The guide is divided into four sections covering one-way systems, entrances, social distancing aids and staff safety. Ayub Khan, who advised the architects from a library perspective, writes:

This is a very timely publication. At the moment many of us are desperately trying to retro-fit our libraries to minimise risks, for staff and customers, from coronavirus. Almost every aspect of library layout - and all our current working practices - are effectively under review. Library books themselves could be a danger, carrying infection into the home.

At the time of writing, social distancing and other Government restrictions to contain the spread of infection have been eased but are still in place. Meanwhile the threat of further, localised lockdowns or a wider second wave cannot be discounted. Until a vaccine is developed and deliverable, uncertainties will continue.

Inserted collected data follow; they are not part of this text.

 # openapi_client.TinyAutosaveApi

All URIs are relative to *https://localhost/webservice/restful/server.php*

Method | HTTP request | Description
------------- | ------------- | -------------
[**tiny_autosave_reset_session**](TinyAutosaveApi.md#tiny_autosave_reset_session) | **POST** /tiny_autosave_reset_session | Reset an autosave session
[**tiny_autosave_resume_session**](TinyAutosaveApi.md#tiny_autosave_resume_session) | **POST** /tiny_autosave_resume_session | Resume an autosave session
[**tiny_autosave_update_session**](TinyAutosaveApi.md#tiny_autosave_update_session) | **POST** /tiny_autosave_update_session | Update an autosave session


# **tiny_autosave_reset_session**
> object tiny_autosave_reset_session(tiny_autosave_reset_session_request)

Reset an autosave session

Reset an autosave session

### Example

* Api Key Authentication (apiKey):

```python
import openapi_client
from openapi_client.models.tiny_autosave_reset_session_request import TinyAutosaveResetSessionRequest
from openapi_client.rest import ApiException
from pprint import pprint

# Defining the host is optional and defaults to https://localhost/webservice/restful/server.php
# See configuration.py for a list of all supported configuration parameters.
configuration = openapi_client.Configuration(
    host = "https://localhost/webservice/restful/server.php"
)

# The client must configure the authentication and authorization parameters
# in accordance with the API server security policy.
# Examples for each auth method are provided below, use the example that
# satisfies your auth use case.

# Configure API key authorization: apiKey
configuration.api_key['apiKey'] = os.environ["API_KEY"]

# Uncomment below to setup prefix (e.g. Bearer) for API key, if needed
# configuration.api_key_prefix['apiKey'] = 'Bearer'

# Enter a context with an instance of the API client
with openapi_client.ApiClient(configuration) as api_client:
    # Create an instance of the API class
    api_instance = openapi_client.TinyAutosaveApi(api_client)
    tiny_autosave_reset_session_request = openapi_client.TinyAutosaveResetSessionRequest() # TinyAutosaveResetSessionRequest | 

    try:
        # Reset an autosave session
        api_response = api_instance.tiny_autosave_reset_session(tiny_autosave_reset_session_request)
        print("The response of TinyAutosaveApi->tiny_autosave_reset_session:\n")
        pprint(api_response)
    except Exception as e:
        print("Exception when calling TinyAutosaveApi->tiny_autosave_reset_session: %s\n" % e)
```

Experts apparently predicted a global pandemic and tell us this will not be the last - so we cannot, and must not, assume this is a one-off health crisis. The implications for library design and layout are huge, not least because modern libraries are complex places - designed around social interaction, events and activities alongside the books.

We have a whole new set of practical considerations before us - from counter guards to storage capacity for quarantined stock. And it’s not just the physical we have to consider. We must expect people to be warier of public places from now on and need to design spaces they can feel safe in.

It was great working with the architects and combining our skills and different perspectives to find solutions to some urgent, practical problems. I suspect our two sectors will have much to discuss as time goes on but, for now, this booklet offers a short and succinct summary of some of the key issues we all need to consider as we reopen our libraries. You can download it from this page, and it’s free to use.